Emergence of Maps in the Memories of Blind Navigation Agents
Erik Wijmans, Manolis Savva, Irfan Essa, Stefan Lee, Ari S. Morcos, Dhruv Batra
Abstract
Decades of research into intelligent animal navigation posits that organisms build and maintain internal spatial representations (or maps) 1 of their environment, that enables the organism to determine and follow task-appropriate paths (Epstein, Patai, Julian, & Spiers, 2017; O'keefe & Nadel, 1978; Tollman, 1948). Hamsters, wolves, chimpanzees, and bats leverage prior exploration to determine and follow shortcuts they may never have taken before (Chapuis & Scardigli, 1993; Harten, Katz, Goldshtein, Handel, & Yovel, 2020; Menzel, 1973; Peters, 1976; Toledo et al., 2020).
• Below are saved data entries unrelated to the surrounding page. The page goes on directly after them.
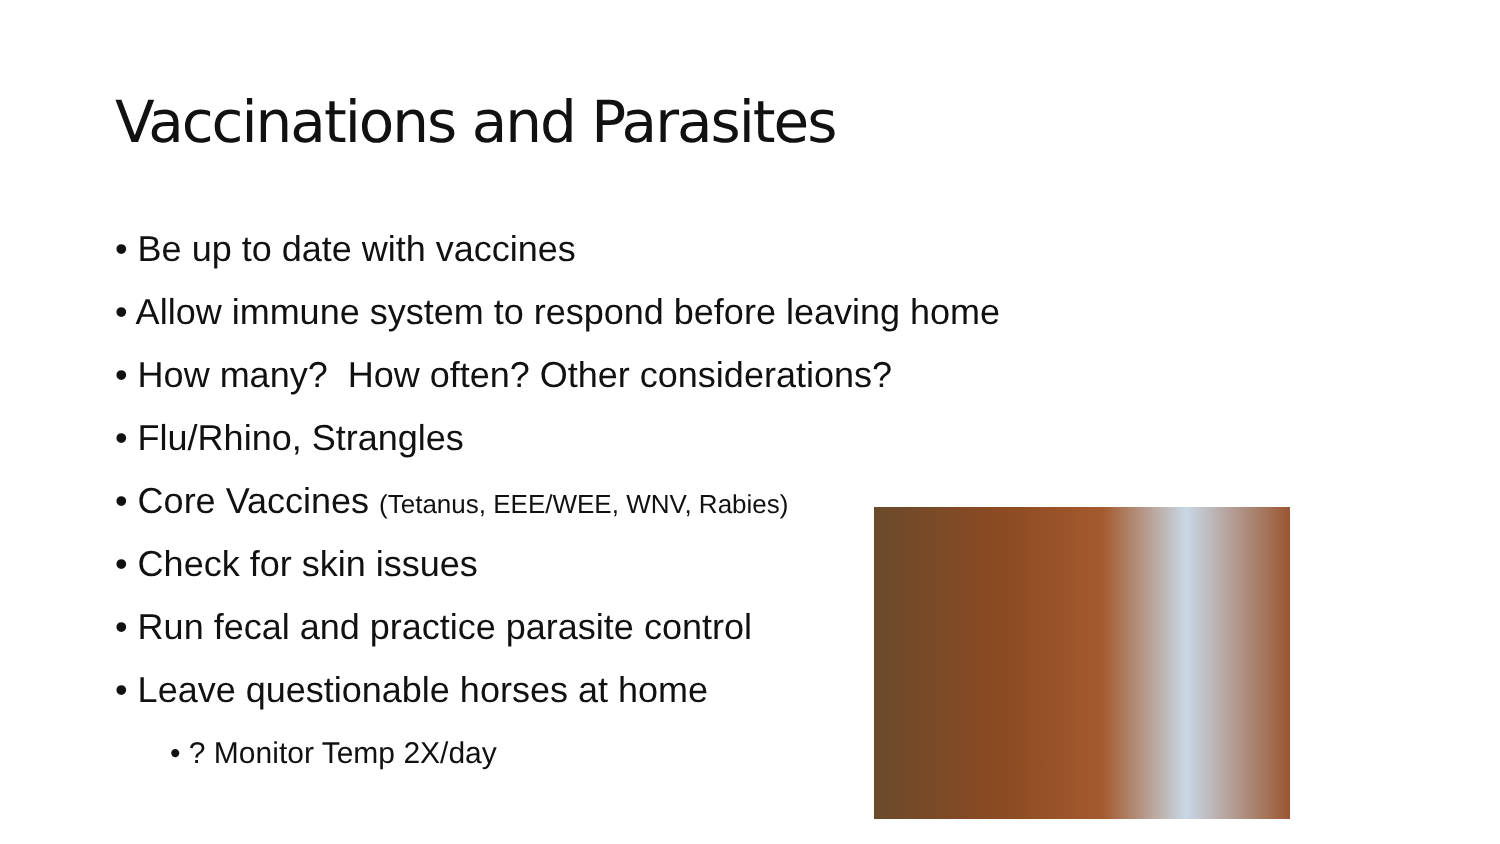Vaccinations and Parasites
• Be up to date with vaccines
• Allow immune system to respond before leaving home
• How many? How often? Other considerations?
• Flu/Rhino, Strangles
• Core Vaccines (Tetanus, EEE/WEE, WNV, Rabies)
• Check for skin issues
• Run fecal and practice parasite control
• Leave questionable horses at home
• ? Monitor Temp 2X/day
Even blind mole rats and animals rendered situationally-blind in dark environments demonstrate shortcut behaviors (Avni, Tzvaigrach, & Eilam, 2008; Kimchi, Etienne, & Terkel, 2004; Maaswinkel & Whishaw, 1999). Ants forage for food along meandering paths but take near-optimal return trips (Müller & Wehner, 1988), though there is some controversy about whether insects like ants and bees are capable of forming maps (Cheung et al., 2014; Cruse & Wehner, 2011).